The regulation of many of the secretion processes, by varying their intensity, also varies in the same sense the excretion of the substances involved.
- Final urine
The fluid that enters the minor calyces from the final portion of the collecting tubes (papillary ducts) no longer undergoes further modifications, and is conducted from there as urine and along the ureters to the urinary bladder, where it is stored until elimination end through the urethra.
This urine is produced daily in a volume (between 0.5 and 2 liters per day) and with an osmolar composition (between 1200 and 100 mosmol / l) that depend on the daily intake of liquids and solutes. It is normally transparent and light amber in color.
The concentration of each of the substances that compose it is the result of the relative proportions in which each of them was subjected to the previously mentioned filtration, reabsorption and secretion processes.
References
- Ganong, WF (2003). Renal function and micturition. Review of Medical Physiology. 21st ed. New York, NY: Lange Medical Books / McGraw Hill, 702-732.
- Guyton, AC, & Hall, JE (2016). The Urinary System: Functional Anatomy and Urine Formation by The Kidneys.

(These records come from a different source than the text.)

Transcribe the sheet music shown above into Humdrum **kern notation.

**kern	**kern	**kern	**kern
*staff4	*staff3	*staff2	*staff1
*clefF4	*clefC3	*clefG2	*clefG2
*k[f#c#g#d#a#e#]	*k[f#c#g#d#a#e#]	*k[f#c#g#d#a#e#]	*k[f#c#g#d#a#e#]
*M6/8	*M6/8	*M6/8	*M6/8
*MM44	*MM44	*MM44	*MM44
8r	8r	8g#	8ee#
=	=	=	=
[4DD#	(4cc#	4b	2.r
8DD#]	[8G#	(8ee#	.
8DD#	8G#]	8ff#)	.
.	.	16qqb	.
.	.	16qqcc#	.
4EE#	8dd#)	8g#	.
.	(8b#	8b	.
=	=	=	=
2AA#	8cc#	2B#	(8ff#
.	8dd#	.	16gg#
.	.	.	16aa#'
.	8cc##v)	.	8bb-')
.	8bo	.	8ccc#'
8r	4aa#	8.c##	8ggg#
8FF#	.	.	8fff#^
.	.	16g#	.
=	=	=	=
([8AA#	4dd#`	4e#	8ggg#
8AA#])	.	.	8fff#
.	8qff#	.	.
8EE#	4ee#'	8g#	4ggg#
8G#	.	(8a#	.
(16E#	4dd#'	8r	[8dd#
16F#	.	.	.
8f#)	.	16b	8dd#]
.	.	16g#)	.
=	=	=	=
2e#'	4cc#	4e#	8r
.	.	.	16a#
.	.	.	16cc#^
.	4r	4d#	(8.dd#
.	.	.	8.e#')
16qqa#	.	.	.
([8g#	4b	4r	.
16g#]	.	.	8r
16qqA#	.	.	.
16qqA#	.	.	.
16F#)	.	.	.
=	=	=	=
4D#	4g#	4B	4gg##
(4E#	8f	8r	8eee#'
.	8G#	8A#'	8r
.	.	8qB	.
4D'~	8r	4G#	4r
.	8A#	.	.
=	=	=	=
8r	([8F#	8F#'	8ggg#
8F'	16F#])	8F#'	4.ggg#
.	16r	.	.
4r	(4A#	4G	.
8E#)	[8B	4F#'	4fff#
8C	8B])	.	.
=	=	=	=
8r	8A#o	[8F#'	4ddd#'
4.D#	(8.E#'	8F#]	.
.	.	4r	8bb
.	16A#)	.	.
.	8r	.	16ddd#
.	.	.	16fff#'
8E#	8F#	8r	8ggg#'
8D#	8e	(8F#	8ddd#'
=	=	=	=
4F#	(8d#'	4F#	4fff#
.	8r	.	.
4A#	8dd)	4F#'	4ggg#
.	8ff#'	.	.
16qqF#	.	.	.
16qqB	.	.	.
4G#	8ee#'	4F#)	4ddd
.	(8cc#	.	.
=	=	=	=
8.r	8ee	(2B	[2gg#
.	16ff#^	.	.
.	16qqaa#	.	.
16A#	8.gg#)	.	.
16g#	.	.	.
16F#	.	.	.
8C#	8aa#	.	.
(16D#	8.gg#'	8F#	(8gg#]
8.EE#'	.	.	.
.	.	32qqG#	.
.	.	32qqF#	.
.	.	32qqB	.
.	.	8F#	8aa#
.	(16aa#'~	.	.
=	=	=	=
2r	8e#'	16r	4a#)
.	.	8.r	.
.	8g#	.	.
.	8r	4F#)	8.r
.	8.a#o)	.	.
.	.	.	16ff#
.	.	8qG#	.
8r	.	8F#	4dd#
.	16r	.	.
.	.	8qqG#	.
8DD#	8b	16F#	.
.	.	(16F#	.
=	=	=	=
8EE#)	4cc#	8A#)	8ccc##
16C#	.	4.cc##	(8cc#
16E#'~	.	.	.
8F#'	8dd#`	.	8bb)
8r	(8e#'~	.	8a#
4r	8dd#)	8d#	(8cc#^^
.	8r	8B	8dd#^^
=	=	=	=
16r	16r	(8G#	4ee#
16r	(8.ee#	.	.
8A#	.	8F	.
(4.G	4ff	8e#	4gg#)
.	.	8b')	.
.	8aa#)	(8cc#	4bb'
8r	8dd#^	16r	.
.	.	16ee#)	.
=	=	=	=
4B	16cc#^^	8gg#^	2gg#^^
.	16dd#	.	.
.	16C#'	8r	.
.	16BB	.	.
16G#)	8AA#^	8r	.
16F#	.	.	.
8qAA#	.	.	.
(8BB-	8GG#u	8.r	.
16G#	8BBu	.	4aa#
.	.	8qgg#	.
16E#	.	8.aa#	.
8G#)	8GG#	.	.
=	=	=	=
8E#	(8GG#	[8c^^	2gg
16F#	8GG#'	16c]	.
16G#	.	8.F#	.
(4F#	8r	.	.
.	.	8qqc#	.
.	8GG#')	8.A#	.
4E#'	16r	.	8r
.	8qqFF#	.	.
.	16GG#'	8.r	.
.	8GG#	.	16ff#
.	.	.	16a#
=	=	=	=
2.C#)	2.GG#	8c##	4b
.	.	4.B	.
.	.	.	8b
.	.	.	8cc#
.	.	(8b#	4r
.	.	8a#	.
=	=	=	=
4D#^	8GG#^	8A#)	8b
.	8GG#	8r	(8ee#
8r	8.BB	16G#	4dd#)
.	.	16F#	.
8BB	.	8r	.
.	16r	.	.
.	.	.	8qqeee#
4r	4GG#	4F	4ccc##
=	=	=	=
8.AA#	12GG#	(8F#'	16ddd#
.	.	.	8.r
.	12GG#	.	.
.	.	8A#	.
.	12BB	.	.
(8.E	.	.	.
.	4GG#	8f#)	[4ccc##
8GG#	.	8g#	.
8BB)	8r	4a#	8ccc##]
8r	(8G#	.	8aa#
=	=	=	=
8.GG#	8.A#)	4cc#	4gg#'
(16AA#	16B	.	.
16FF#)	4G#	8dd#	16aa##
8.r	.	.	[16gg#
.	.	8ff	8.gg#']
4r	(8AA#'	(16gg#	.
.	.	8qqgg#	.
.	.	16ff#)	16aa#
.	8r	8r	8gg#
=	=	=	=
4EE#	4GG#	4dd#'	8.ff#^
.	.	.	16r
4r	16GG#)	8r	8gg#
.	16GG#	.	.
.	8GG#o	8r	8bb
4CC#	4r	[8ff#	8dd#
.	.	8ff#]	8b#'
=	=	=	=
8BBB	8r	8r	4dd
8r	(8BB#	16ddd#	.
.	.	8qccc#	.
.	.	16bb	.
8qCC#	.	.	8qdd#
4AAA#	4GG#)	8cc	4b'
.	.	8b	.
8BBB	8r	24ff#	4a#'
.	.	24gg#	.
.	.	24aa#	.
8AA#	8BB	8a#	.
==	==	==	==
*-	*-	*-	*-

Guyton, AC, and Hall, JE, Textbook of Medical Physiology, 13th ed., Elsevier Saunders Inc., Philadelphia, 325.
- Heckmann, M., Lang, F., & Schmidt, RF (Eds.). (2010). Physiologie des Menschen: mit Pathophysiologie. Springer.
- Klinke, R., Pape, HC, Kurtz, A., & Silbernagl, S. (2009). Physiologie. Georg Thieme Verlag.
- Vander, AJ, Sherman, JH, & Luciano, DS (1998). Human physiology: the mechanisms of body function (No. 612 V228h). New York, US: McGraw-Hill, 1990.